# 60's and older still doing Jujutsu



## Kempojujutsu (Jul 17, 2003)

How many people know of people still in there 60's or older doing Jujutsu. I know Helio Gracie still is. I don't mean just teach class or go to testings. I mean gets out on the floor plays uki as much as tori. Does every thing associated with Jujutsu, throws, locks, ground game etc.
Bob:asian:


----------



## Old Fat Kenpoka (Jul 17, 2003)

I think some of the other Gracie's are up there.  Isn't Carlson Gracie Sr. over 60?  

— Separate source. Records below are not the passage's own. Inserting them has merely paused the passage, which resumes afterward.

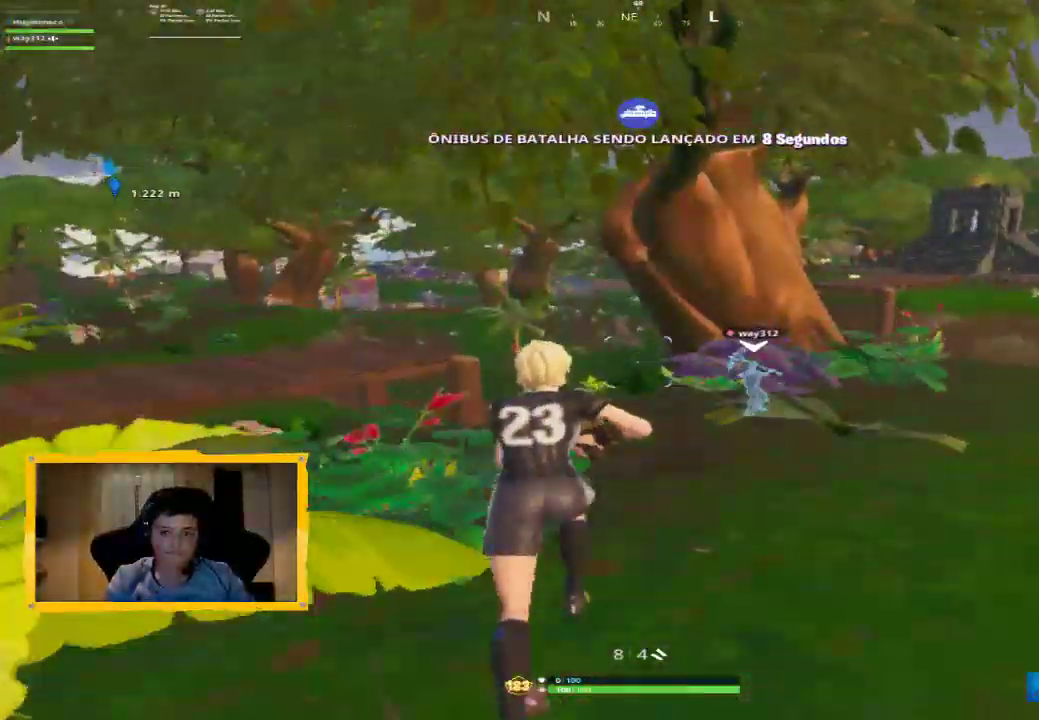
{"dt_ms": 1000, "buttons": [], "left_stick": "up", "right_stick": "up", "events": [[533, "right_stick", "center"], [767, "right_stick", "up"]]}
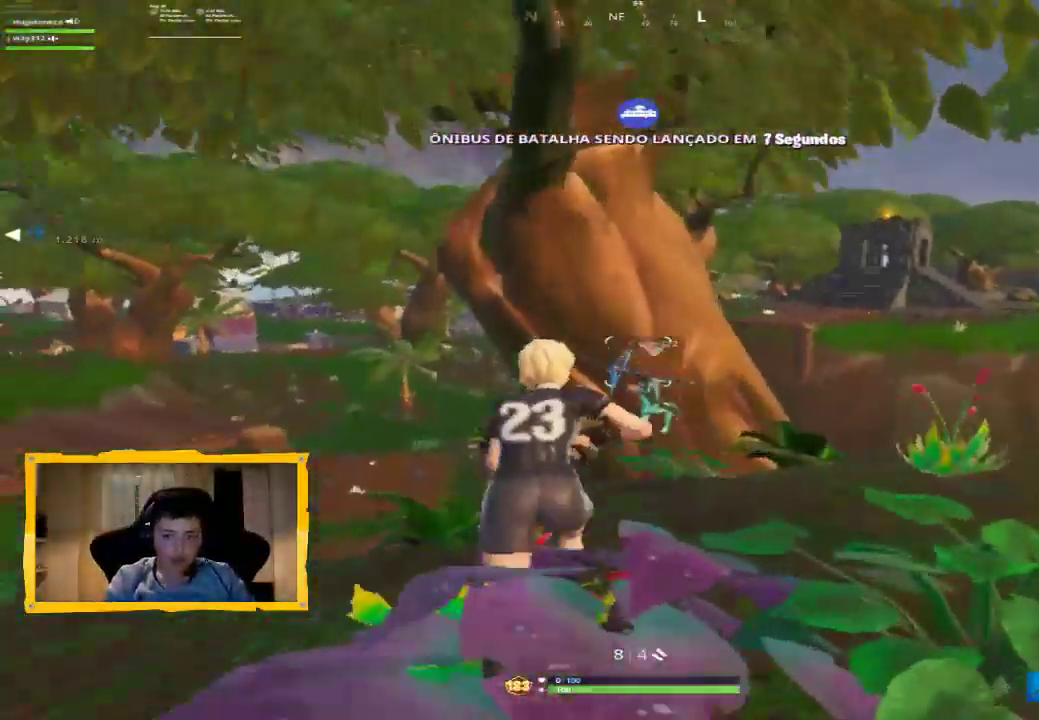
{"dt_ms": 500, "buttons": [], "left_stick": "up", "right_stick": "up", "events": [[33, "L2", "down"], [67, "R2", "down"], [67, "right_stick", "center"], [133, "right_stick", "down"], [167, "L2", "up"], [167, "L3", "down"], [233, "R2", "up"], [300, "right_stick", "center"], [333, "L3", "up"], [467, "right_stick", "up"]]}
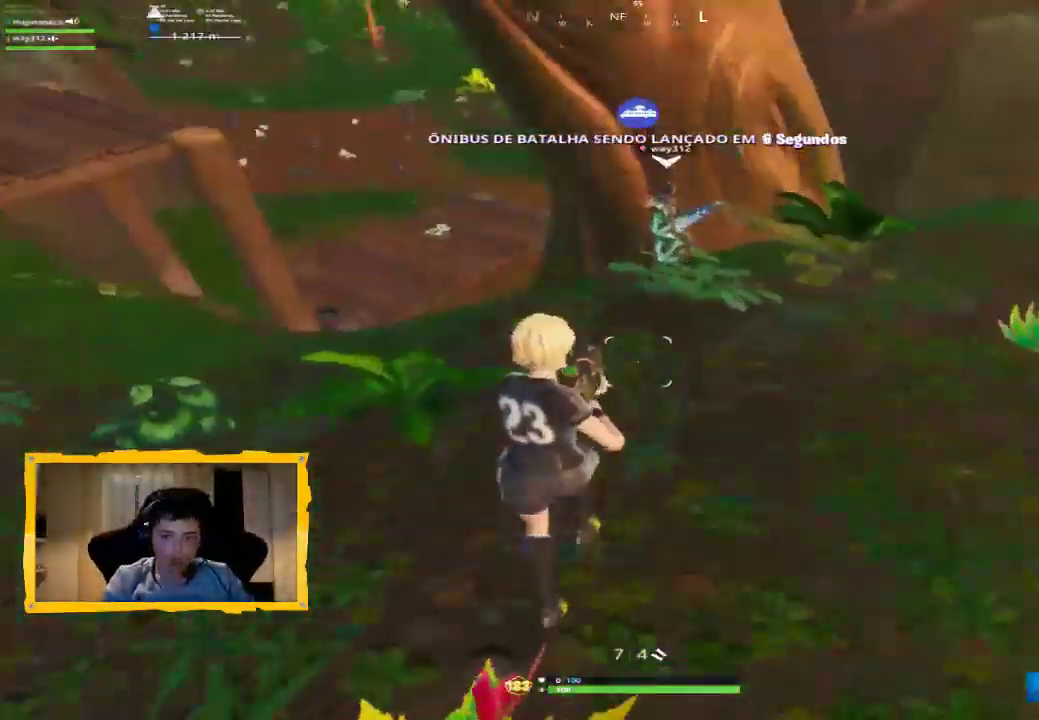
{"dt_ms": 500, "buttons": [], "left_stick": "down", "right_stick": "down-right", "events": [[300, "L2", "down"], [367, "R2", "down"], [367, "right_stick", "down"], [400, "L2", "up"], [467, "left_stick", "down"], [500, "R2", "up"], [500, "right_stick", "down-right"]]}
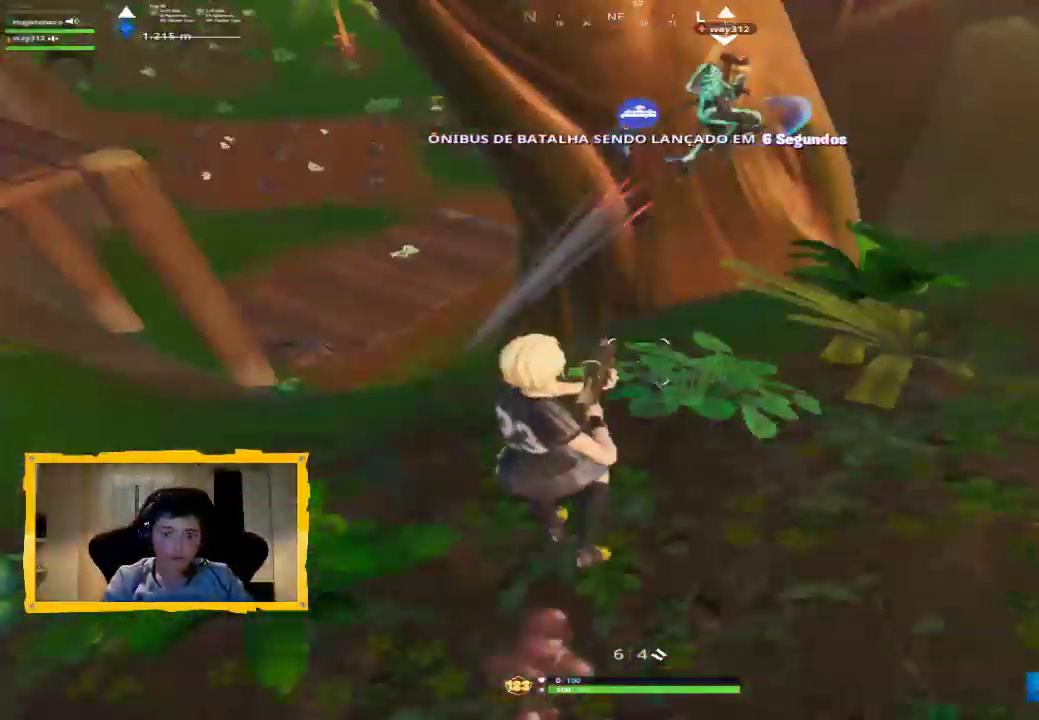
{"dt_ms": 500, "buttons": ["L2"], "left_stick": "up", "right_stick": "center", "events": [[33, "right_stick", "up-right"], [133, "left_stick", "up-right"], [233, "left_stick", "up"], [333, "right_stick", "center"], [500, "L2", "down"]]}
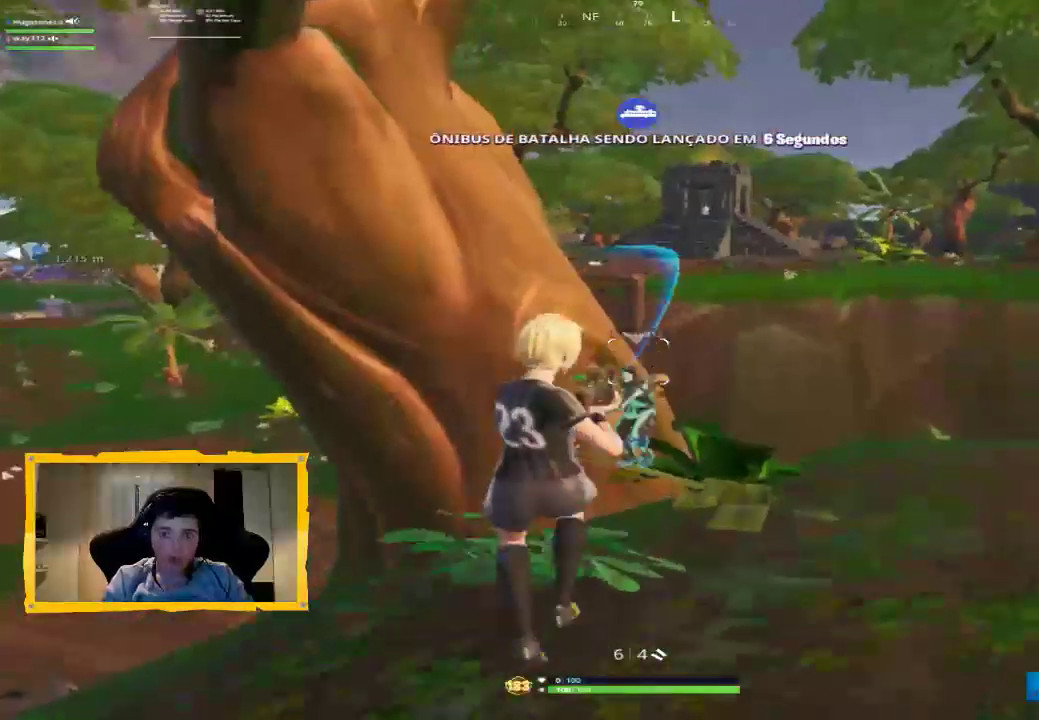
{"dt_ms": 500, "buttons": [], "left_stick": "up", "right_stick": "up", "events": [[67, "R2", "down"], [100, "L2", "up"], [133, "right_stick", "down"], [167, "left_stick", "down-left"], [200, "R2", "up"], [300, "right_stick", "center"], [367, "left_stick", "up"], [500, "right_stick", "up"]]}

Duke Moore, the founder of Zen Budokai Aiki-Jujitsu was an active instructor well into his late 80's.  He passed away earlier this year in his early 90's.


----------



## old_sempai (Aug 14, 2003)

but the last time I saw Helio Gracie was about 4 or 5 years ago at a Training School in Dingmans Ferry Pa.  and he appeared to be a bit infirmed and not walking or moving that well, and appeared to be showing his age.  

:asian: :asian:


----------



## TallAdam85 (Aug 31, 2003)

Helio Gracie i like to see some one try to take his wallet and watch him beat the crap out of them LOL :rofl:


----------



## arnisador (Aug 31, 2003)

My BJJ instructor was in Brazil this summer and says he still gets right down and demonstrates and that he's tough! In fact I asked a question in class a few weeks ago and he answered "Someone asked that while I was in Brazil, and Helio Gracie said..." Talk about getting it from the source!


----------